If you've got a large play group, and are looking for an interesting diversion from regular Magic or the chaotic free-for-all, you might want to try a few games of Emperor Magic . Clear off the big table, get plenty of Coke and cheese balls, and get ready for an evening of spell-flinging.
The Emperor variant is a six-player team game, in which one team's goal is to eliminate the opposing team's leader. It was developed during the later stages of Magic playtesting, and has been slowly evolving ever since as new players add insights and find problems. This is the most recent and complete version of the variant; players are encouraged to invent their own changes as circumstances warrant.
Playing the Game
Players sit in a circle, three to a side, with each Emperor seated between two Generals (see figure). You can also apply these rules to a game with five players on each side, with two Lieutenants, two Generals, and one Emperor. In fact, these rules can apply to any similar arrangement, regardless of size.
The battle begins like the basic Magic game. Each player has 20 life points and a deck of at least 40 cards. If you want to play for ante, have each player put one card into a common pool, and after the game the winning team can distribute the spoils by a random draw.
★ ★ ★ ★ ★
Job item A -> Extract each line of the listing that contains the string "atomic". Case matters.

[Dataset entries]
★ ★ ★ ★ ★
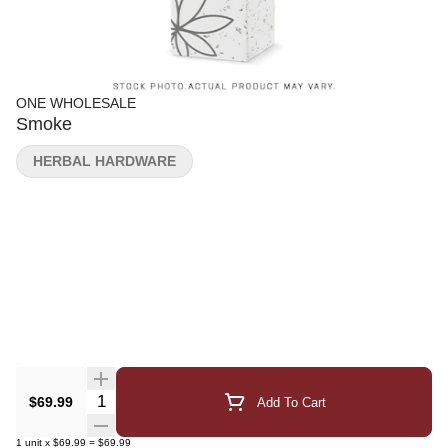
ONE WHOLESALE
Smoke
HERBAL HARDWARE
Quantity Selector
$69.99
Add To Cart
1
unit
x
$69.99
=
$69.99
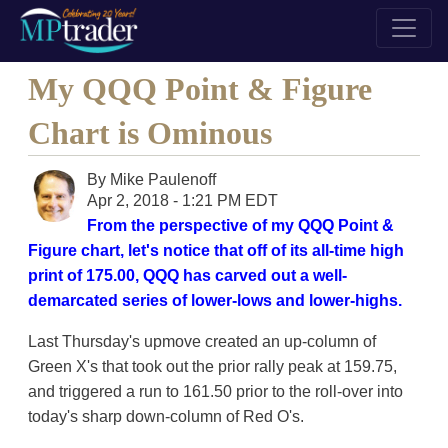
My QQQ Point & Figure
Chart is Ominous
By
Mike Paulenoff
Apr 2, 2018 - 1:21 PM EDT
From the perspective of my QQQ Point &
Figure chart, let's notice that off of its all-time high
print of 175.00, QQQ has carved out a well-
demarcated series of lower-lows and lower-highs.
Last Thursday's upmove created an up-column of
Green X's that took out the prior rally peak at 159.75,
and triggered a run to 161.50 prior to the roll-over into
today's sharp down-column of Red O's.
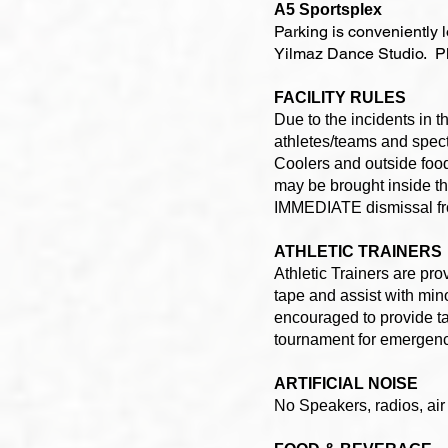
A5 Sportsplex
Parking is conveniently 
Yilmaz Dance Studio. Ple
FACILITY RULES
Due to the incidents in
athletes/teams and specta
Coolers and outside food
may be brought inside the
IMMEDIATE dismissal from
ATHLETIC TRAINERS
Athletic Trainers are pr
tape and assist with mino
encouraged to provide ta
tournament for emergen
ARTIFICIAL NOISE
No Speakers, radios, air 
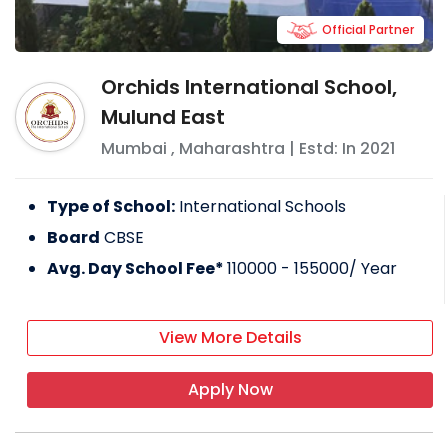
Official Partner
Orchids International School,
Mulund East
Mumbai
,
Maharashtra
| Estd: In
2021
Type of School:
International Schools
Board
CBSE
Avg. Day School Fee*
110000 - 155000
/ Year
View More Details
Apply Now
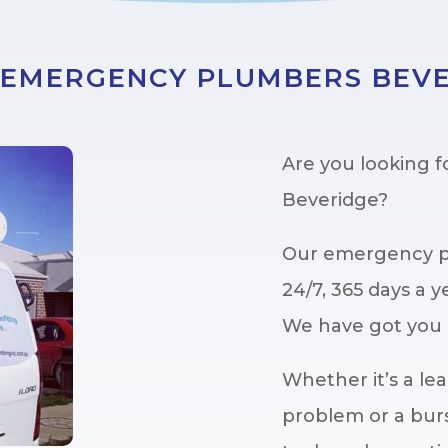
 EMERGENCY PLUMBERS BEV
Are you looking 
Beveridge?
Our emergency pl
24/7, 365 days a y
We have got you 
Whether it’s a lea
problem or a burs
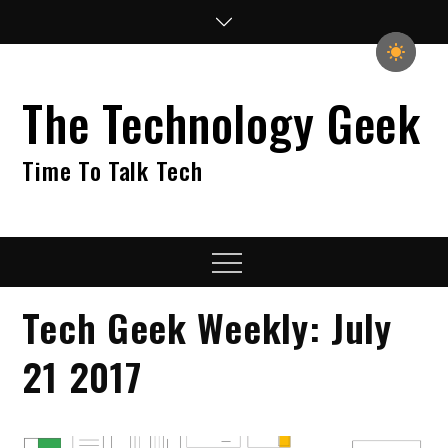
Skip
to
content
The Technology Geek
Time To Talk Tech
Menu
Tech Geek Weekly: July
21 2017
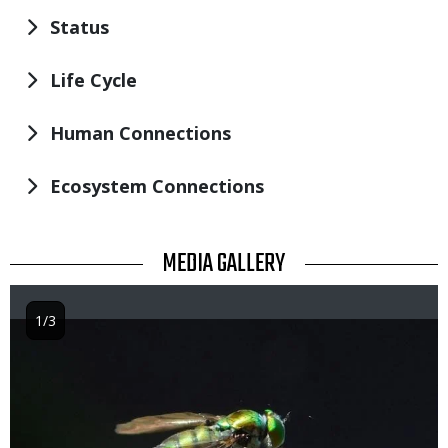
Status
Life Cycle
Human Connections
Ecosystem Connections
TITLE
MEDIA GALLERY
1/3
Image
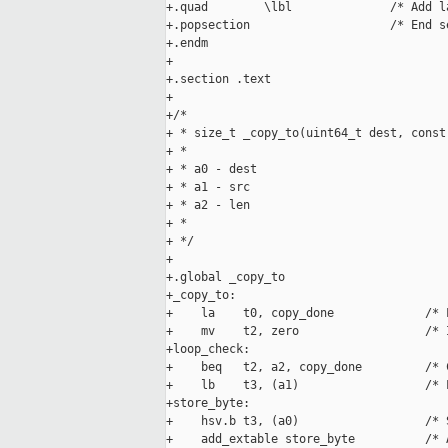
+.quad        \lbl              /* Add l
+.popsection                    /* End se
+.endm

+

+.section .text

+

+/*

+ * size_t _copy_to(uint64_t dest, const
+ *

+ * a0 - dest

+ * a1 - src

+ * a2 - len

+ *

+ */

+

+.global _copy_to

+_copy_to:

+    la    t0, copy_done             /* 
+    mv    t2, zero                  /* 
+loop_check:

+    beq   t2, a2, copy_done         /* 
+    lb    t3, (a1)                  /* 
+store_byte:

+    hsv.b t3, (a0)                  /* 
+    add_extable store_byte          /* 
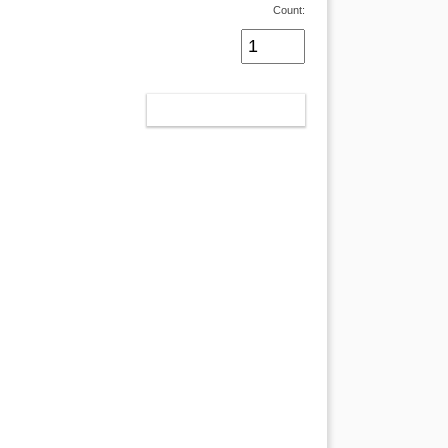
Count:
ADD TO CART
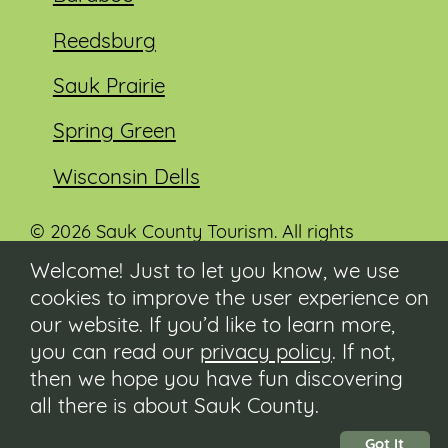
Reedsburg
Sauk Prairie
Spring Green
Wisconsin Dells
© 2026 Sauk County Tourism. All rights
reserved.
Welcome! Just to let you know, we use
cookies to improve the user experience on
Visit our Sauk County government website at
co.sauk.wi.us
our website. If you’d like to learn more,
you can read our
privacy policy
. If not,
Contact
then we hope you have fun discovering
Submit Event
all there is about Sauk County.
Privacy Policy
Accessibility
Got It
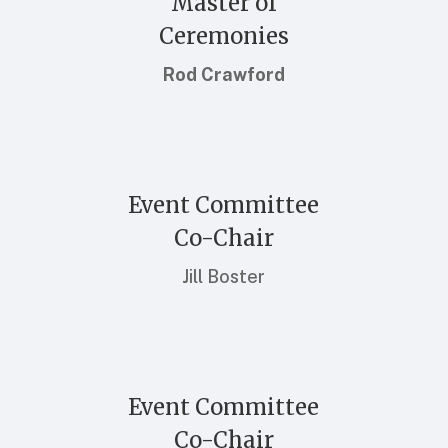
Master of
Ceremonies
Rod Crawford
Event Committee
Co-Chair
Jill Boster
Event Committee
Co-Chair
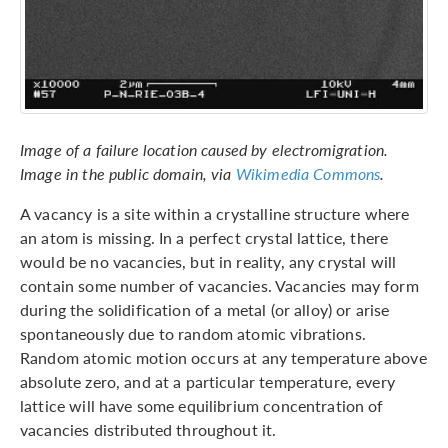
Image of a failure location caused by electromigration.
Image in the public domain, via
Wikimedia Commons
.
A vacancy is a site within a crystalline structure where
an atom is missing. In a perfect crystal lattice, there
would be no vacancies, but in reality, any crystal will
contain some number of vacancies. Vacancies may form
during the solidification of a metal (or alloy) or arise
spontaneously due to random atomic vibrations.
Random atomic motion occurs at any temperature above
absolute zero, and at a particular temperature, every
lattice will have some equilibrium concentration of
vacancies distributed throughout it.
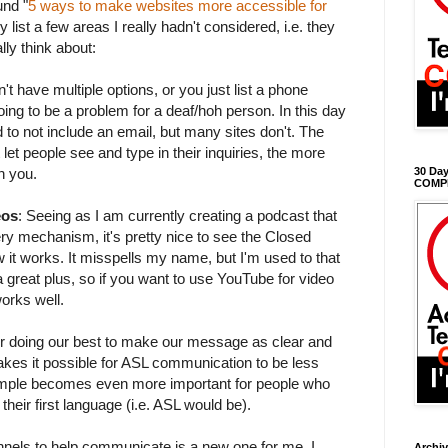
und "
5 ways to make websites more accessible for
hey list a few areas I really hadn't considered, i.e. they
lly think about:
t have multiple options, or you just list a phone
oing to be a problem for a deaf/hoh person. In this day
to not include an email, but many sites don't. The
let people see and type in their inquiries, the more
th you.
30 Day
COMP
eos
: Seeing as I am currently creating a podcast that
y mechanism, it's pretty nice to see the Closed
 it works. It misspells my name, but I'm used to that
s a great plus, so if you want to use YouTube for video
works well.
or doing our best to make our message as clear and
akes it possible for ASL communication to be less
imple becomes even more important for people who
heir first language (i.e. ASL would be).
nels to help communicate is a new one for me. I
Archi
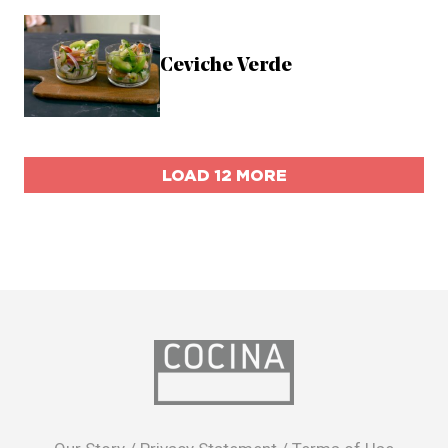
Ceviche Verde
LOAD 12 MORE
opens
in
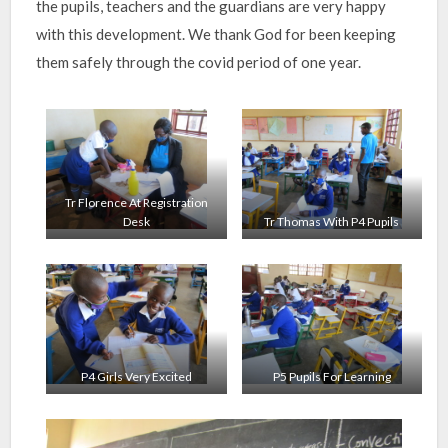
the pupils, teachers and the guardians are very happy
with this development. We thank God for been keeping
them safely through the covid period of one year.
Tr Florence At Registration
Desk
Tr Thomas With P4 Pupils
P4 Girls Very Excited
P5 Pupils For Learning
★ ★ ★ ★ ★
Job item B -> Carry the text on the Emperor Magic variant forward from its last sentence.

Written response A ->
spontaneously due to random atomic vibrations.
Random atomic motion occurs at any temperature above

Written response B ->
Play proceeds clockwise, with one Emperor's left-hand General playing first. It's usually not very desirable to go first in this game, because the opposing team will have three turns after your team has only one. For example, in the figure below, either C or F will play first, followed by all three players on the opposite team. The team that loses this game may opt to go either first or second in the next duel. In the five-player variant, the left-hand General still goes first, so one team gets two turns before the other team begins. When one Emperor dies, the other team wins.
Creatures may "march" from one allied territory to another to make attacks and assist in defense. (See Moving Your Creatures, below.)
Creatures can only attack enemies who are directly adjacent to them, and all spells, enchantments, artifacts, etc. have a maximum range of two players in either direction. (Alternatively, in the six-person game you may wish to limit spells, creatures, artifacts, etc. to a range of only one player. Or you might choose to limit spells to one player and everything else to two.)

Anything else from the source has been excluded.